*Task:*
Please print the records below, copying every line unchanged, from the start of the records through the line that contains "Time shown: h=12 m=6", with that line included. Leave the pictures out of your answer.

Entries drawn from a collection

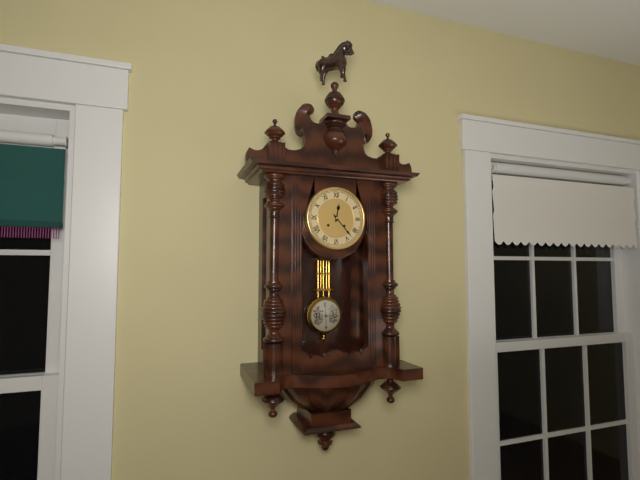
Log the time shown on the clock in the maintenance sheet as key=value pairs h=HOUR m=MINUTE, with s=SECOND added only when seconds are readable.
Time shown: h=12 m=23
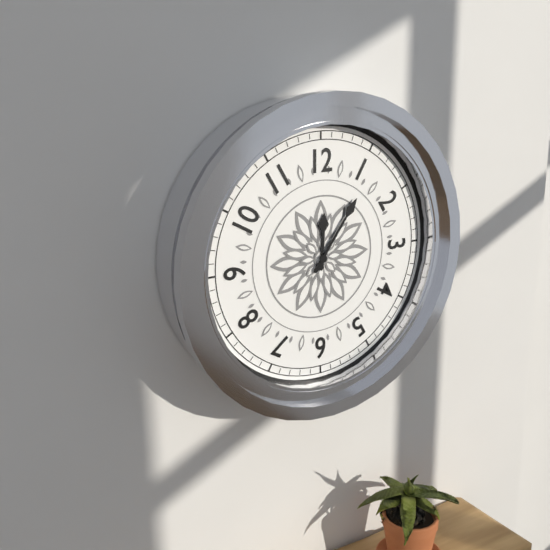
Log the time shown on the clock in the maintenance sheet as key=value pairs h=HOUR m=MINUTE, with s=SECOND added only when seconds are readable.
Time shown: h=12 m=6
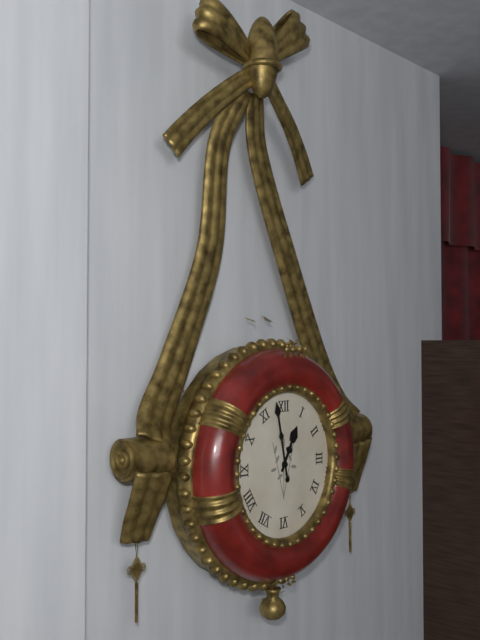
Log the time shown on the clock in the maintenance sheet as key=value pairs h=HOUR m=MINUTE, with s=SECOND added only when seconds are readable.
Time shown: h=12 m=58
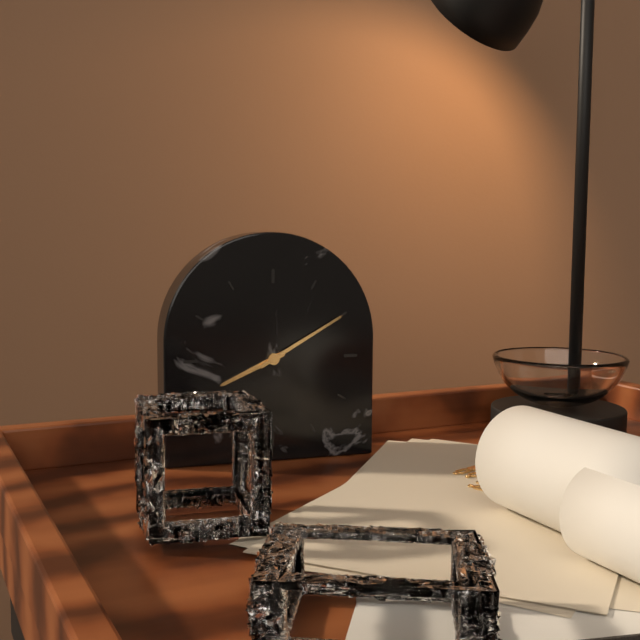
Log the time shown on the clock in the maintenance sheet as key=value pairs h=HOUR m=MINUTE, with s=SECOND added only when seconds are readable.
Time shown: h=8 m=10
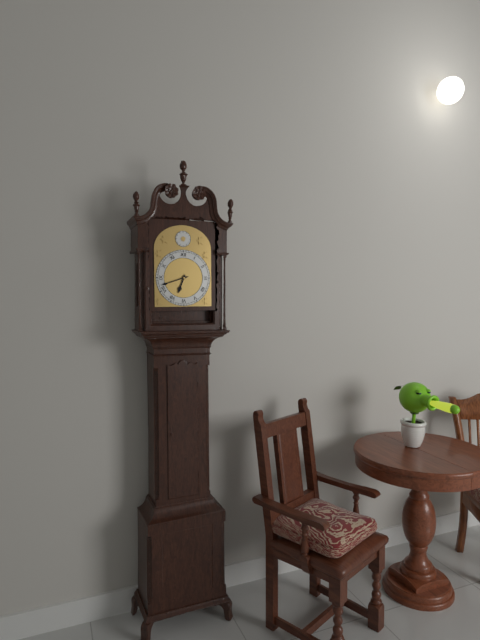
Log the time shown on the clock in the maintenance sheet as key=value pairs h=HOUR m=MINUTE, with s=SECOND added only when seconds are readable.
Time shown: h=6 m=42
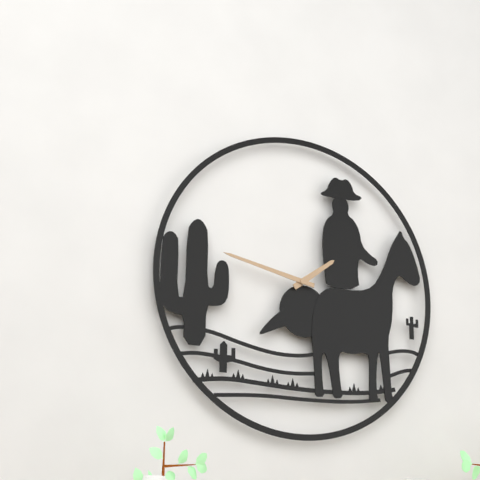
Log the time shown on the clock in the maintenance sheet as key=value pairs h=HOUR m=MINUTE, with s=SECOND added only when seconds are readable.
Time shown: h=1 m=47
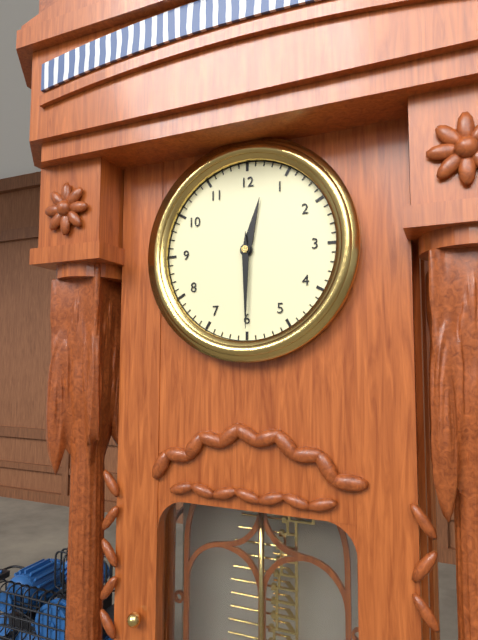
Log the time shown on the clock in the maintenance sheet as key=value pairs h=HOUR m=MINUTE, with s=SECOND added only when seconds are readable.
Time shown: h=12 m=30
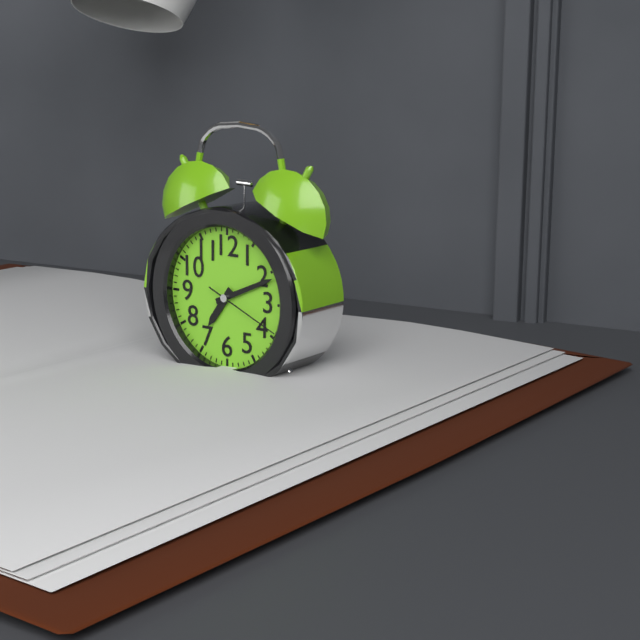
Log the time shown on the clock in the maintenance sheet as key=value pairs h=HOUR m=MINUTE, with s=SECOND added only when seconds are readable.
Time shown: h=7 m=11 s=19
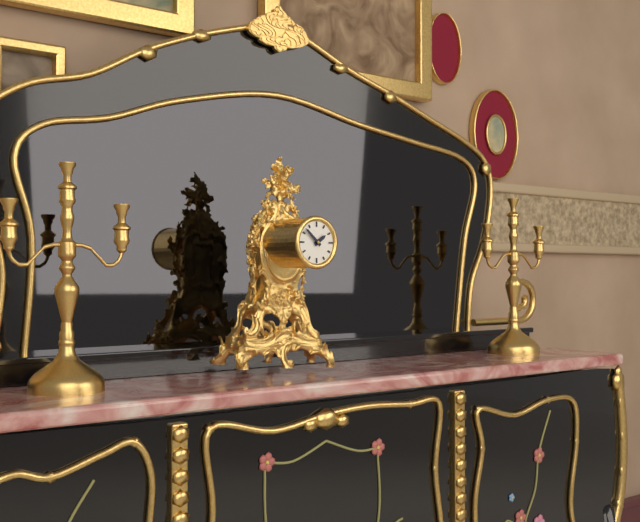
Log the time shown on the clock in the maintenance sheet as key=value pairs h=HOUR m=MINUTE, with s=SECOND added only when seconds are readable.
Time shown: h=1 m=52
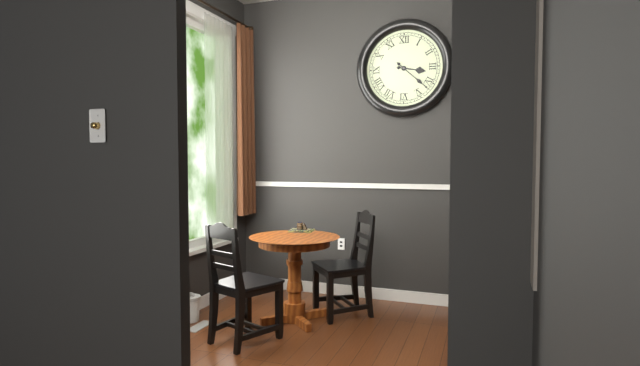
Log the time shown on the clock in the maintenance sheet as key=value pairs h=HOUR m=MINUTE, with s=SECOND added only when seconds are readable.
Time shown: h=3 m=22
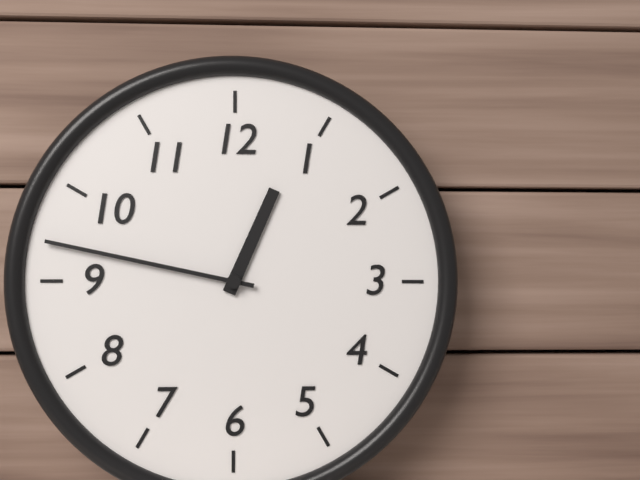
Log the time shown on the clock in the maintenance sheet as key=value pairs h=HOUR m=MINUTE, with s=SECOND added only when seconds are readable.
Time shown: h=12 m=47
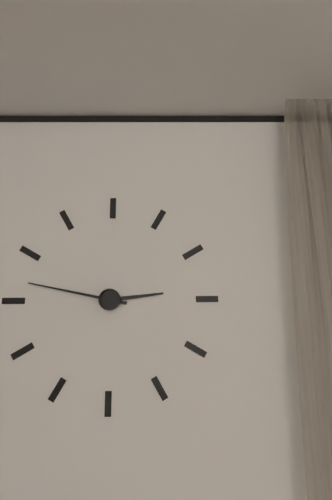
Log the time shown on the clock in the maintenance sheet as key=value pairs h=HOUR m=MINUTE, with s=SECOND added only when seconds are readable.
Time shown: h=2 m=47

*Output:*
Log the time shown on the clock in the maintenance sheet as key=value pairs h=HOUR m=MINUTE, with s=SECOND added only when seconds are readable.
Time shown: h=12 m=23
Log the time shown on the clock in the maintenance sheet as key=value pairs h=HOUR m=MINUTE, with s=SECOND added only when seconds are readable.
Time shown: h=12 m=6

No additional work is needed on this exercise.